Alliance Intl Ed Leasing FY 2026 Results: Revenue Rises 2.6%, Net Profit Dips 2.8% as Auditor Issues Qualified Opinion

Bulletin Express06-25

Alliance International Education Leasing Holdings Ltd. (Alliance Intl Ed Leasing) reported FY 2026 (year ended 31 March 2026) revenue of RMB 753.64 million, up 2.6% from RMB 734.76 million a year earlier. Growth was driven by its higher-education arm, which contributed RMB 593.02 million, or 78.7% of group turnover, thanks to stable tuition and boarding income at Yantai Nanshan University. Finance and operating leasing revenue slipped 6.9% to RMB 160.62 million.

Net profit edged down 2.8% year on year to RMB 61.30 million, while profit before tax fell 32.9% to RMB 88.23 million, weighed by a swing in “other income, gains or losses” to a RMB 11.27 million loss (FY 2025: RMB 77.94 million gain) and higher administrative expenses. Finance costs dropped 35.1% to RMB 12.61 million, reflecting lower borrowings and reduced imputed interest charges.

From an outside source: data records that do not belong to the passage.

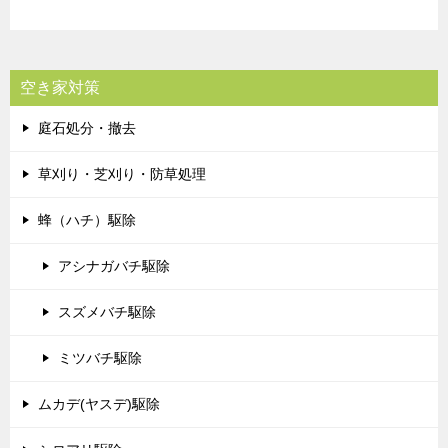
空き家対策
庭石処分・撤去
草刈り・芝刈り・防草処理
蜂（ハチ）駆除
アシナガバチ駆除
スズメバチ駆除
ミツバチ駆除
ムカデ(ヤスデ)駆除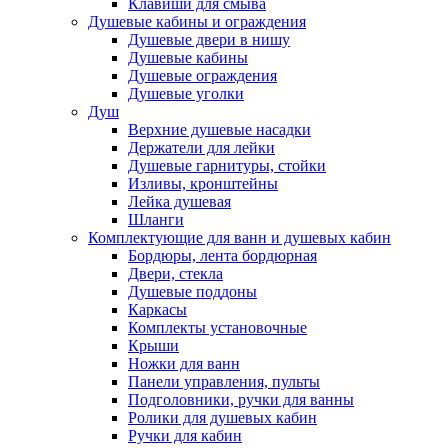
Клавиши для смыва
Душевые кабины и ограждения
Душевые двери в нишу
Душевые кабины
Душевые ограждения
Душевые уголки
Душ
Верхние душевые насадки
Держатели для лейки
Душевые гарнитуры, стойки
Изливы, кронштейны
Лейка душевая
Шланги
Комплектующие для ванн и душевых кабин
Бордюры, лента бордюрная
Двери, стекла
Душевые поддоны
Каркасы
Комплекты установочные
Крыши
Ножки для ванн
Панели управления, пульты
Подголовники, ручки для ванны
Ролики для душевых кабин
Ручки для кабин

Gross profit narrowed 5.2% to RMB 295.01 million; gross margin slipped to 39.1% from 42.4% amid higher service costs linked to facility upgrades and staff expansion at Yantai Nanshan University.

Total assets eased 0.8% to RMB 3.75 billion, while shareholders’ equity inched up 1.4% to RMB 2.94 billion, producing a return on equity of 2.1% (FY 2025: 2.2%). Cash and cash equivalents jumped to RMB 332.01 million (FY 2025: RMB 60.87 million); the gearing ratio declined to 2.2% after borrowings fell to RMB 67.30 million.

Impairment provisions on financial assets were RMB 49.73 million (FY 2025: RMB 116.26 million), mainly tied to aviation and healthcare lessees in arrears. Finance lease receivables rose 3.8% to RMB 1.35 billion; allowance coverage stood at 14.17%.

Auditor SHINEWING (HK) CPA Limited issued a qualified opinion. The firm was unable to obtain sufficient evidence to verify the RMB 88.24 million fair value and existence of one Cayman-registered private fund held by the group, leading to uncertainty over the investment’s valuation.

No dividend was declared for FY 2026. The board cited plans to strengthen risk controls, expand leasing into sectors such as healthcare, transportation, energy and infrastructure, and explore further education and shipping opportunities while adhering to a “quality over quantity” growth approach.